Lors d’un projet « commando numérique » à la Fabrique numérique du Ministère des armées, nous avons eu l’occasion de nous poser plus de questions que d’habitude sur la portée de notre travail.
Les projets « commando numérique » correspondent à deux mois de recherche utilisateur sur un sujet apporté par un·e intrapreneur·e du ministère. Grâce à une méthodologie préétablie, souvent une rencontre avec un public ciblé, la problématique du projet et son cadrage sont redéfinis et affinés. Ces deux mois permettent aussi de statuer sur les modalités de la poursuite du projet : quelle pourrait être la solution à construire, de quelle manière, etc.
Le projet ne s’annonçait pas facile : un objectif flou, peu concret, et pas de besoins clairement exprimés par l’intrapreneure. Le sujet était d’étudier d’un côté les démarches d’orientation professionnelle pour un public ciblé correspondant à une tranche d’âge allant de 14 à 26 ans, et de l’autre les moyens de s’informer (sites internet, réseaux sociaux, etc.) que cette tranche d’âge utilise. L’objectif final de la part du ministère des armées étant un potentiel recrutement en tant que militaire ou civil, selon un horizon de temps non défini.

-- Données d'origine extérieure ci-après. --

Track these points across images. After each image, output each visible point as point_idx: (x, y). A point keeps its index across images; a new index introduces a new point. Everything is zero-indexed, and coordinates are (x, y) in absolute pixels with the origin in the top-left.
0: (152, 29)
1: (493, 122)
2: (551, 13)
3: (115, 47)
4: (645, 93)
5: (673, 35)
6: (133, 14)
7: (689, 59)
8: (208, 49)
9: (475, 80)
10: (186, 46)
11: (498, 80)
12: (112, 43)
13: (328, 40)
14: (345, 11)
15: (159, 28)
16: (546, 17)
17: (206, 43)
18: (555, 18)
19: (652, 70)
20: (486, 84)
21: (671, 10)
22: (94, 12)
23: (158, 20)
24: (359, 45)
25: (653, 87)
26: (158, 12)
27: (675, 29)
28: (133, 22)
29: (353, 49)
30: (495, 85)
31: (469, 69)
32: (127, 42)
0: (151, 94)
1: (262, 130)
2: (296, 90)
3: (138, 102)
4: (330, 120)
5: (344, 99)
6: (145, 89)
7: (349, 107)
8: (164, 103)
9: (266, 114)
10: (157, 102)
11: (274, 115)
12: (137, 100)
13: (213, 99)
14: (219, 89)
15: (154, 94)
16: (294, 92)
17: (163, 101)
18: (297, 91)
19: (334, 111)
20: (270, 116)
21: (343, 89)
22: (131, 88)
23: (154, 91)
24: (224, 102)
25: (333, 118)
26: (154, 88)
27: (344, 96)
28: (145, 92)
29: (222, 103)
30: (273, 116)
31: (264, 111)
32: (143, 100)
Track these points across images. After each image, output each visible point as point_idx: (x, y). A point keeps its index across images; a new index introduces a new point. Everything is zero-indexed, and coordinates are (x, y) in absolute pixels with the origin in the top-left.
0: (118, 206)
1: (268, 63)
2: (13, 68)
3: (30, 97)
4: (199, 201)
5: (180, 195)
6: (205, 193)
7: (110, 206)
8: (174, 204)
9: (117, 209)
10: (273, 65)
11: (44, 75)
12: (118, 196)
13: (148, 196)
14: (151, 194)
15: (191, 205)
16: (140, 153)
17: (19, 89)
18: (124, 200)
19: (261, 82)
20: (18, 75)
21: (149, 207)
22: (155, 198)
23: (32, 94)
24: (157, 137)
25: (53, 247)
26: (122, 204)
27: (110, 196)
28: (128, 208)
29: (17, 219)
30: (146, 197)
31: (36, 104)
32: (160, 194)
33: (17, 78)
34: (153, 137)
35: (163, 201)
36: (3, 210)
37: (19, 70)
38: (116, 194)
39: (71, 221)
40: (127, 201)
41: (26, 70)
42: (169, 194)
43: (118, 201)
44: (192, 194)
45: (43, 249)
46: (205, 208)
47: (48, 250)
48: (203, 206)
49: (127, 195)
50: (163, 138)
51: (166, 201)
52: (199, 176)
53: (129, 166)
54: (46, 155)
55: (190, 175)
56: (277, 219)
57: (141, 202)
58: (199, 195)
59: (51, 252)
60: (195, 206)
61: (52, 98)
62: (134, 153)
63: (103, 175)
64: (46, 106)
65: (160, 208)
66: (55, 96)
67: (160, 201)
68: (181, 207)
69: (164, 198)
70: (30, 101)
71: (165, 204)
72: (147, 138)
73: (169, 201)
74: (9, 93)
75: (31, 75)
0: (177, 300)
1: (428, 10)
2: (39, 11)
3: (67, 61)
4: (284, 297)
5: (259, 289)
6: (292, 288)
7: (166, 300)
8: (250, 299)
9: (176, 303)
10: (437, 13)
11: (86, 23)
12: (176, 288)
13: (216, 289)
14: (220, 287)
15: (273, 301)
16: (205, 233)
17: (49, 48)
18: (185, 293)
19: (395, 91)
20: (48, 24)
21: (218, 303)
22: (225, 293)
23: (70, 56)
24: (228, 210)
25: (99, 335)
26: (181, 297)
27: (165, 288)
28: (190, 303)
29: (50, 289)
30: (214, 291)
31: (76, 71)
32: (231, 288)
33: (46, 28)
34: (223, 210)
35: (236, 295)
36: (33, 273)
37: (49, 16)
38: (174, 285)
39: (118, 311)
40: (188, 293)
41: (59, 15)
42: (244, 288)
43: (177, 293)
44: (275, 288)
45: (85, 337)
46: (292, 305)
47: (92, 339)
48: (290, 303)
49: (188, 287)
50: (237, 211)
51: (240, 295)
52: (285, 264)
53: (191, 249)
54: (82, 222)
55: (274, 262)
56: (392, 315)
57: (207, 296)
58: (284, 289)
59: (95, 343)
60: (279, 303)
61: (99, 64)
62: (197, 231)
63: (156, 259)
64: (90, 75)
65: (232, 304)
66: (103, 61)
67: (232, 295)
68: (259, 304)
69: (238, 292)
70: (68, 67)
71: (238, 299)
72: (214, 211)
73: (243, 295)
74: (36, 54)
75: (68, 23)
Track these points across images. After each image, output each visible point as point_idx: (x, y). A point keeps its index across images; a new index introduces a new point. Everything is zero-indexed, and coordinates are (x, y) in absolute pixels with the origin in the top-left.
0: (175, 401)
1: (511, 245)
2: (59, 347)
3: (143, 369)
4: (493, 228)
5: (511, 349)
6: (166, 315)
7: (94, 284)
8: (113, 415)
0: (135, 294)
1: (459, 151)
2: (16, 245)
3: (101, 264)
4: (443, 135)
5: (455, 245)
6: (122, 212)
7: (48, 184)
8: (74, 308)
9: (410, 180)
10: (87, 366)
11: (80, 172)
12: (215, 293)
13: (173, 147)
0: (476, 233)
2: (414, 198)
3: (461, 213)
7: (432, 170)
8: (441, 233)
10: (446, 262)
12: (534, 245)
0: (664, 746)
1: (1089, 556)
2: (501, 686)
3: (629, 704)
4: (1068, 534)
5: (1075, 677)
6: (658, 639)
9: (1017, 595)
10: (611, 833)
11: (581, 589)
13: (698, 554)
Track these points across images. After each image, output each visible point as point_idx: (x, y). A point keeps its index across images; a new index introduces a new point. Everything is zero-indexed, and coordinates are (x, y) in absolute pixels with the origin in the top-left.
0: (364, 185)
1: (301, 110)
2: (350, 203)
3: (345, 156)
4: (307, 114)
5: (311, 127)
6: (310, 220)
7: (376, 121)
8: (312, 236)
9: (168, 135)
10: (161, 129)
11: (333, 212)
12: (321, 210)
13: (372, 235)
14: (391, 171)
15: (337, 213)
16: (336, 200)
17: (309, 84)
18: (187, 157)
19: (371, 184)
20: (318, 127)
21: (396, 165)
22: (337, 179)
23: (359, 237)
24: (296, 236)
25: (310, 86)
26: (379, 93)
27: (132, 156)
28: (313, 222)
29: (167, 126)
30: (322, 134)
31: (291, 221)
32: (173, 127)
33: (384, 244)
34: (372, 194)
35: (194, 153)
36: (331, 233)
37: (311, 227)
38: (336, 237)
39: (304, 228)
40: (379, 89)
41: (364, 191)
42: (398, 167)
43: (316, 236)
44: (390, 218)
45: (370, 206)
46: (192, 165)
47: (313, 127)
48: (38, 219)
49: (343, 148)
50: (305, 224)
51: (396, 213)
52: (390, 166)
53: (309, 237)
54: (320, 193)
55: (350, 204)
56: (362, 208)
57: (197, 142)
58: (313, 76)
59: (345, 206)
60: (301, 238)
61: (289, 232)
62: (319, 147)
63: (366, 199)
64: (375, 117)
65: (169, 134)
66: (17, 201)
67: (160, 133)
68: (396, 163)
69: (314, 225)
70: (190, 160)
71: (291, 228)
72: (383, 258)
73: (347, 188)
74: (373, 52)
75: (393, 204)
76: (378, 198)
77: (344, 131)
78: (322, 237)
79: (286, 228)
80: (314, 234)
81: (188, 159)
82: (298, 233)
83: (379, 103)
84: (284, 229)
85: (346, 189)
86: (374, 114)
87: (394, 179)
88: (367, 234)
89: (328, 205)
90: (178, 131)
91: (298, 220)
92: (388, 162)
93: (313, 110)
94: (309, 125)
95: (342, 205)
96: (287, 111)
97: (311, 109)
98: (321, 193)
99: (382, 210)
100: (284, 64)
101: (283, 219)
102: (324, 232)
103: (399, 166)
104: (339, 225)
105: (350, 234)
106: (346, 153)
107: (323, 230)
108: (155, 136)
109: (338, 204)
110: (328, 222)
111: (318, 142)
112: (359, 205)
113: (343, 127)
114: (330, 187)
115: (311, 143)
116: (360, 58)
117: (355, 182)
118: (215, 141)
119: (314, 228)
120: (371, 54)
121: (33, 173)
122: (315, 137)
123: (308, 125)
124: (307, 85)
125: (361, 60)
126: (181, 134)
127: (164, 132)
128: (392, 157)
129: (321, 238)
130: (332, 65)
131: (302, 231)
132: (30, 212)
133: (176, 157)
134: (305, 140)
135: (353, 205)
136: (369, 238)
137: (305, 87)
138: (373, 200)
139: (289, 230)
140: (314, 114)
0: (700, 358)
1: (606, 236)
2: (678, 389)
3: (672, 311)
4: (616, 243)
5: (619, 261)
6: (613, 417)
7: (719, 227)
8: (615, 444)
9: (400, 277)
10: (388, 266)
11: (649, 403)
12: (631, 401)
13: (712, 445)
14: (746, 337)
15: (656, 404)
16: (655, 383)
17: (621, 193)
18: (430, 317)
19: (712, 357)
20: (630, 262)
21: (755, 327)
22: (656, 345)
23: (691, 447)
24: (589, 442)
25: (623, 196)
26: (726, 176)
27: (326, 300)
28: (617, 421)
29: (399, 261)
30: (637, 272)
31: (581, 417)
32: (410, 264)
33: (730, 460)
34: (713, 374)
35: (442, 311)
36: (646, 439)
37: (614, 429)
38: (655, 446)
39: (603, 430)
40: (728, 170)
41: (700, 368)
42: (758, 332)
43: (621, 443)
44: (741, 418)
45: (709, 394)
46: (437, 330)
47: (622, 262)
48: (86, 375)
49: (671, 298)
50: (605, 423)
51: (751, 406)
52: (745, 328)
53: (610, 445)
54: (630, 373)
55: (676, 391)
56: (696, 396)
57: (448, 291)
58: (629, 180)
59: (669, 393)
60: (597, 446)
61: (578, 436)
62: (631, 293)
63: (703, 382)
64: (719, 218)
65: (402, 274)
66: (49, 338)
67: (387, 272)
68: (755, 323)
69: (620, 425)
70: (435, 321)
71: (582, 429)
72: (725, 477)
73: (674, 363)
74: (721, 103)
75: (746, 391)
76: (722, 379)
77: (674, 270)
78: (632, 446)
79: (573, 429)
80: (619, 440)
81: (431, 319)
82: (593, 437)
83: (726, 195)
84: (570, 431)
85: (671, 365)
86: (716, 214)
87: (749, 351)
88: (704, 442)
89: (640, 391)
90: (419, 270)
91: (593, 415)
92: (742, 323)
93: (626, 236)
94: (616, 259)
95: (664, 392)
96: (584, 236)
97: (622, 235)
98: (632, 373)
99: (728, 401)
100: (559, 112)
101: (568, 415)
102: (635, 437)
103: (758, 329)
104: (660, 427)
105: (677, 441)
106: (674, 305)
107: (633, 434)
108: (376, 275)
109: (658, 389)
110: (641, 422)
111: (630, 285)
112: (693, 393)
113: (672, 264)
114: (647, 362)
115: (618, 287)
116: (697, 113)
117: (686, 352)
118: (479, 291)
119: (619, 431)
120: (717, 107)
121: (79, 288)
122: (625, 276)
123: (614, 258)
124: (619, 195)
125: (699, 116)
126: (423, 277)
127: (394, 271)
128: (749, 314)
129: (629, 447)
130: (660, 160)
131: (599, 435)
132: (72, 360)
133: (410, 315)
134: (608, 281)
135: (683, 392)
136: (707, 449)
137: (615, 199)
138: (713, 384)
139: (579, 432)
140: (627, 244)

Au vu de la vaste tranche d’âge de la cible ainsi que de la complexité du thème à étudier, il semblait légitime de se demander ce qu’allait pouvoir apporter deux mois de recherche utilisateur orientée design de service !
Cependant, le projet n’était pas tout neuf, et la cible avait déjà été interrogée sur le sujet, apportant un premier jet d’informations sur lesquelles il était possible de s’appuyer. De plus, le sujet est une préoccupation importante pour les armées et le ministère, et ce, depuis longtemps (notamment pour les armées après l’arrêt du service militaire obligatoire), et de nombreuses initiatives foisonnent dans le domaine à des niveaux très différents. Ainsi, afin de trouver de nouveaux insights, fallait-il réduire la tranche d’âge de la cible ? Ou s’attacher uniquement à un périmètre précis du sujet à étudier ? De plus, même si le travail de ces deux mois pourraient apporter des éléments probablement intéressants, seraient-ils actionnables pour la suite du travail ?
Après une recherche documentaire sur le sujet de l’orientation professionnelle, et des moyens de recrutements ou contacts déployés au sein du ministère des armées et des armées auprès de la cible, il s’est avéré que le sujet était était peu documenté en interne.
La méthodologie choisie a été de mener une douzaine d’entretiens de 45 minutes avec des personnes représentatives de la cible. Un des objectifs de la recherche utilisateur serait ainsi de mieux faire connaître le public visé et d’en dégager des profils d’utilisateurs et de comportements/habitudes associés (sous forme de personas). Tout cela assorti de recommandations/conseils sur lesquels il serait possible de s’appuyer pour de futures solutions. Mais, a priori, pas de solution concrète serait dégagée et pourrait être mise en œuvre à la suite de ces deux mois.
Au-delà de la frustration que peut apporter ce type de résultats, on peut tout de même trouver des bénéfices à ce « défrichage » de deux mois.
La nature même de la recherche utilisateur, c’est-à-dire le fait d’aller interroger le public ciblé, a permis à l’intrapreneure de s’extraire des préoccupations liées à son projet. L’exercice a permis de revenir un peu en arrière et de retrouver l’intérêt de bien prendre en compte les besoins des futurs utilisateurs. Cette démarche devrait permettre à l’intrapreneure de réaliser le changement de point de vue nécessaire pour penser son projet selon celui de sa cible.
De plus, l’apport d’une vision transversale des besoins d’un public donné, sans les coutures liées à l’organisation de l’administration se révèle assez rare. Ce travail agrège ainsi des informations sur la cible à adresser sans se cantonner au seul périmètre du projet de l’intrapreneure. Avoir un document rassemblant une vision complète des caractéristiques d’un public associées à ses habitudes/comportements dans un certain contexte, offre alors un angle de travail nouveau de celui exprimé dans les différents services traitant de ce sujet.
Et enfin, cette accumulation d’infos sur un sujet permet également au sein de la Fabrique numérique de mutualiser les connaissances sur certains sujets, ce qui sera sûrement utile pour de futurs projets.